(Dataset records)
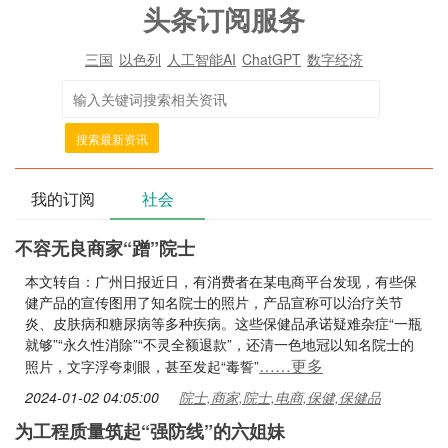
头条订阅服务
三国
以色列
人工智能AI
ChatGPT
数字经济
搜索最新资讯
我的订阅
社会
不容无良商家“蹭”院士
本文转自：广州日报​近日，有消费者在某电商平台发现，有些保
健产品的宣传图用了知名院士的照片，产品宣称可以治疗关节
炎、皮肤病和糖尿病等多种疾病。这些保健品承诺疑难杂症“一瓶
就够”“永久性消除”“不灵全额退款”，还清一色地冠以知名院士的
……更多
照片，文字浮夸刺眼，甚至发起“毒誓”
2024-01-02 04:05:00
院士,商家,院士,电商,保健,保健品
为工程质量筑起“强防线”的六姐妹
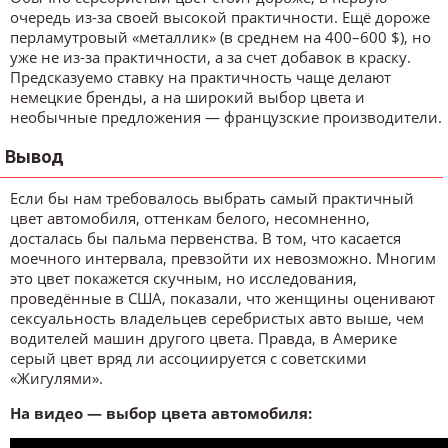
очередь из-за своей высокой практичности. Ещё дороже
перламутровый «металлик» (в среднем на 400–600 $), но
уже не из-за практичности, а за счет добавок в краску.
Предсказуемо ставку на практичность чаще делают
немецкие бренды, а на широкий выбор цвета и
необычные предложения — французские производители.
Вывод
Если бы нам требовалось выбрать самый практичный
цвет автомобиля, оттенкам белого, несомненно,
досталась бы пальма первенства. В том, что касается
моечного интервала, превзойти их невозможно. Многим
это цвет покажется скучным, но исследования,
проведённые в США, показали, что женщины оценивают
сексуальность владельцев серебристых авто выше, чем
водителей машин другого цвета. Правда, в Америке
серый цвет вряд ли ассоциируется с советскими
«Жигулями».
На видео — выбор цвета автомобиля:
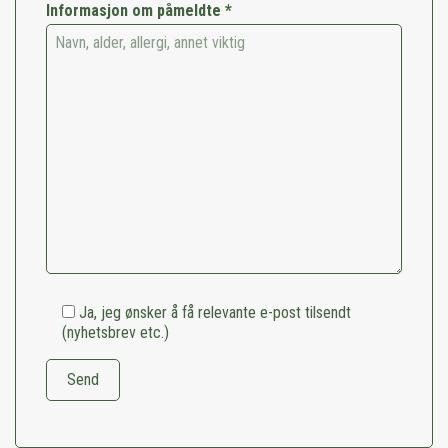
Informasjon om påmeldte *
Ja, jeg ønsker å få relevante e-post tilsendt
(nyhetsbrev etc.)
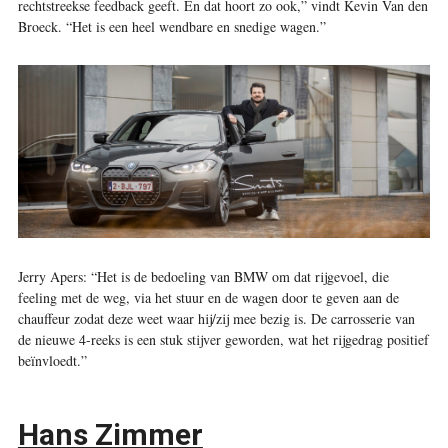
rechtstreekse feedback geeft. En dat hoort zo ook,” vindt Kevin Van den
Broeck. “Het is een heel wendbare en snedige wagen.”
Jerry Apers: “Het is de bedoeling van BMW om dat rijgevoel, die
feeling met de weg, via het stuur en de wagen door te geven aan de
chauffeur zodat deze weet waar hij/zij mee bezig is. De carrosserie van
de nieuwe 4-reeks is een stuk stijver geworden, wat het rijgedrag positief
beïnvloedt.”
Hans Zimmer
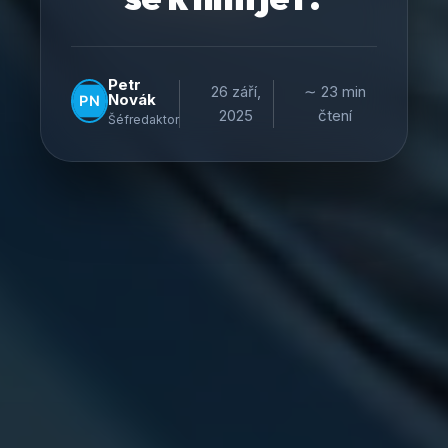
Petr
26 září,
∼ 23 min
Novák
2025
čtení
Šéfredaktor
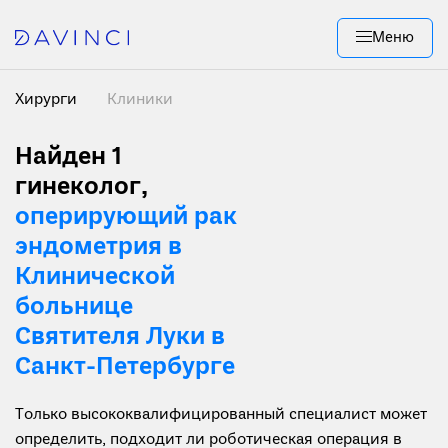
Меню
Хирурги
Клиники
Найден 1
гинеколог,
оперирующий рак
эндометрия в
Клинической
больнице
Святителя Луки в
Санкт-Петербурге
Только высококвалифицированный специалист может
определить, подходит ли роботическая операция в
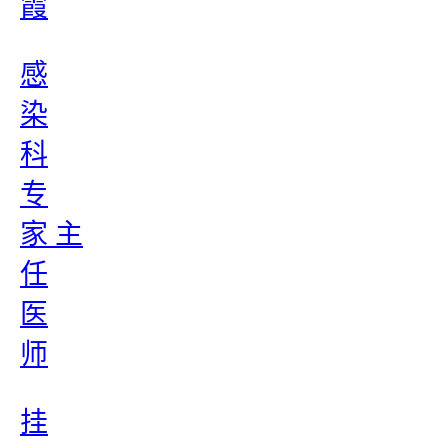
霞
感
染
科
专
家 主
任
医
师
挂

ASSIGNMENT
Print all of the material above word for word, without the pictures.

RESULT OF THE EXERCISE
头条订阅服务
三国
以色列
人工智能AI
ChatGPT
数字经济
搜索最新资讯
我的订阅
社会
不容无良商家“蹭”院士
本文转自：广州日报​近日，有消费者在某电商平台发现，有些保
健产品的宣传图用了知名院士的照片，产品宣称可以治疗关节
炎、皮肤病和糖尿病等多种疾病。这些保健品承诺疑难杂症“一瓶
就够”“永久性消除”“不灵全额退款”，还清一色地冠以知名院士的
……更多
照片，文字浮夸刺眼，甚至发起“毒誓”
2024-01-02 04:05:00
院士,商家,院士,电商,保健,保健品
为工程质量筑起“强防线”的六姐妹
очередь из-за своей высокой практичности. Ещё дороже
перламутровый «металлик» (в среднем на 400–600 $), но
уже не из-за практичности, а за счет добавок в краску.
Предсказуемо ставку на практичность чаще делают
немецкие бренды, а на широкий выбор цвета и
необычные предложения — французские производители.
Вывод
Если бы нам требовалось выбрать самый практичный
цвет автомобиля, оттенкам белого, несомненно,
досталась бы пальма первенства. В том, что касается
моечного интервала, превзойти их невозможно. Многим
это цвет покажется скучным, но исследования,
проведённые в США, показали, что женщины оценивают
сексуальность владельцев серебристых авто выше, чем
водителей машин другого цвета. Правда, в Америке
серый цвет вряд ли ассоциируется с советскими
«Жигулями».
На видео — выбор цвета автомобиля:
Informasjon om påmeldte *
Ja, jeg ønsker å få relevante e-post tilsendt
(nyhetsbrev etc.)
rechtstreekse feedback geeft. En dat hoort zo ook,” vindt Kevin Van den
Broeck. “Het is een heel wendbare en snedige wagen.”
Jerry Apers: “Het is de bedoeling van BMW om dat rijgevoel, die
feeling met de weg, via het stuur en de wagen door te geven aan de
chauffeur zodat deze weet waar hij/zij mee bezig is. De carrosserie van
de nieuwe 4-reeks is een stuk stijver geworden, wat het rijgedrag positief
beïnvloedt.”
Hans Zimmer
Petr
26 září,
∼ 23 min
Novák
2025
čtení
Šéfredaktor
Меню
Хирурги
Клиники
Найден 1
гинеколог,
оперирующий рак
эндометрия в
Клинической
больнице
Святителя Луки в
Санкт-Петербурге
Только высококвалифицированный специалист может
определить, подходит ли роботическая операция в
霞
感
染
科
专
家 主
任
医
师
挂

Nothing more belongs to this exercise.